Thu Sep 12, 2013 at 02:24 PM PDT
Louie Gohmert, America's dumbest congressman, gives a speech
attribution: REUTERS
Whatever you do, don't cast aspersions on his asparagus.
Lettuce check in on the further adventures of America's dumbest congressman, Rep. Louie Gohmert. It appears Rep. Gohmert now has an innovative idea to simply defund large parts of the executive branch until someone, somewhere adequately answers for all the various conspiracy theories that rattle around inside Louie Gohmert's head. Defunding Obamacare a few dozen times has gotten boring, after all, and defunding food aid to poor children has been done to death, and Gohmert has come back from his long, dull August break with an entire hive of bees in his bonnet.
[Gohmert] kicked off his speech with the reading of a Wall Street Journal editorial on the IRS.
Louie Gohmert looking to a Wall Street Journal editorial for wisdom is like a mouse deciding to build his home inside a burning tire because it's warm.
Oh, you might say, Mr. Gohmert is going to be speaking about the IRS conspiracy debunked months ago. Understandable; he has always been a bit slow on the uptake. But no, it is actually about Fast and Furious.
Gohmert particularly seemed to single out the Department of Justice for budgetary vengence, saying it hasn't been forthcoming dating back to at least the Fast and Furious gun-running scandal.
That's reaching back a fair ways, but all right. Let's run with that one.
But the massive posters of the four men killed in the 2012 Benghazi attack made their point. "They deserve the truth [about Benghazi] to come out," Gohmert said.
Wait, what?
Gohmert went on to cite a recent Breitbart post which tossed out the idea that the Obama administration may have violated an international law passed in 2011 against shipping weapons in or out of Libya.
Oh no.
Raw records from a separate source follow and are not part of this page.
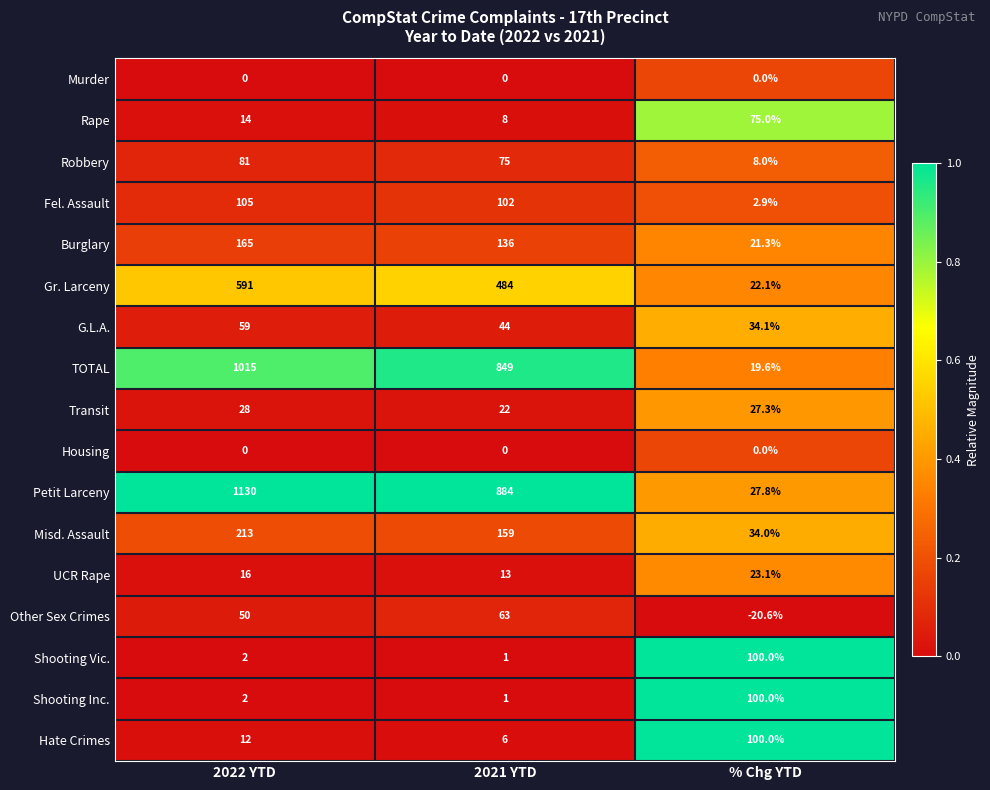

What is the highest value of the Transit series?

28.0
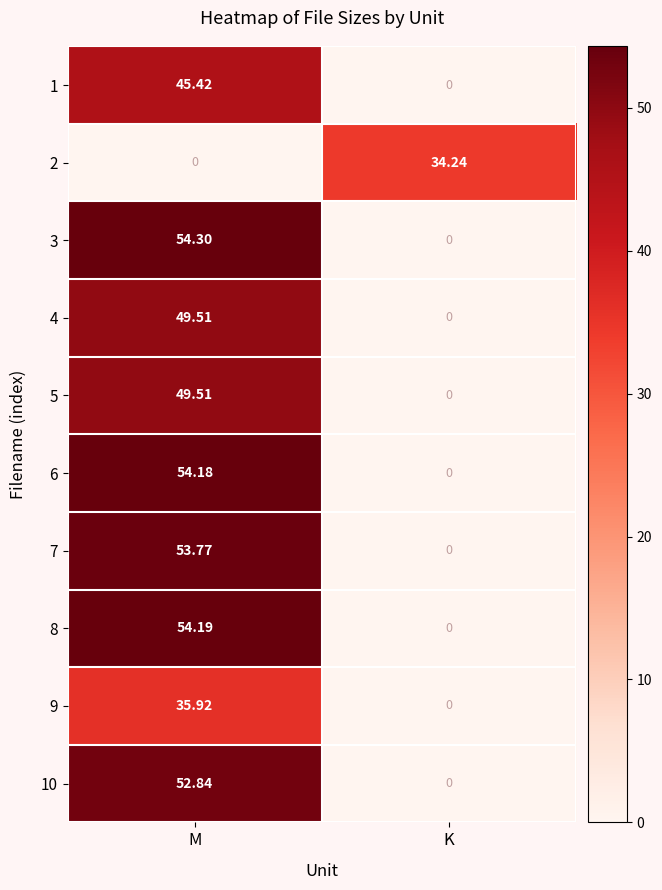

List the labels in order of 4 value, largest first.

M, K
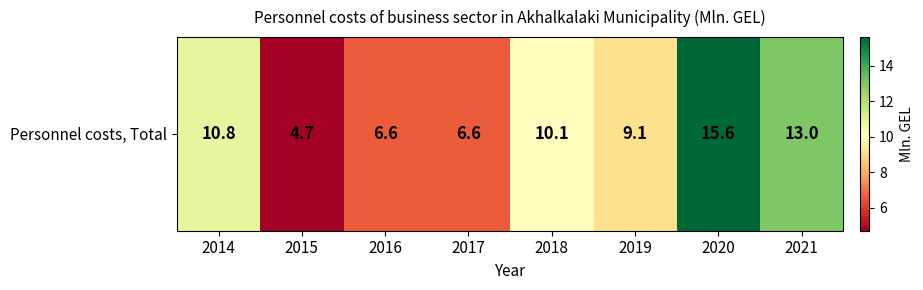

List the labels in order of value, smallest first.

2015, 2016, 2017, 2019, 2018, 2014, 2021, 2020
Now the mouse is smoking meth. You shouldn't smoke meth in a burning tire, Mr. Mouse. (Side note: I'm seeing a fantastic opportunity for a children's book here. The moral lessons I think would really speak to the kids today.)
He then went on to conjecture that members of this administration may find themselves under international indictment for arms-trafficking in Libya, because only Republicans are allowed to deliver arms to rebel forces, and then only in exchange for something good like cocaine or hostages or a second, larger burning tire to live inside of.
This is all just one speech, mind you, but I hopes it further clarifies my certainty as to this man being the dimmest bulb in a collection of dim bulbs. It seems every one of his speeches is like this: you keep thinking he is about to get to a point, but he never does; you keep stumping yourself on how to rebut his arguments because you can't ever quite parse out what the hell they are, or how you would address them in such a way as to not make you look like an equally raving lunatic. I'm almost convinced he's putting us on, a Borat-style genius, but that would imply his entire district was in on it and, as we've seen repeatedly, most of these people do not really comprehend satire.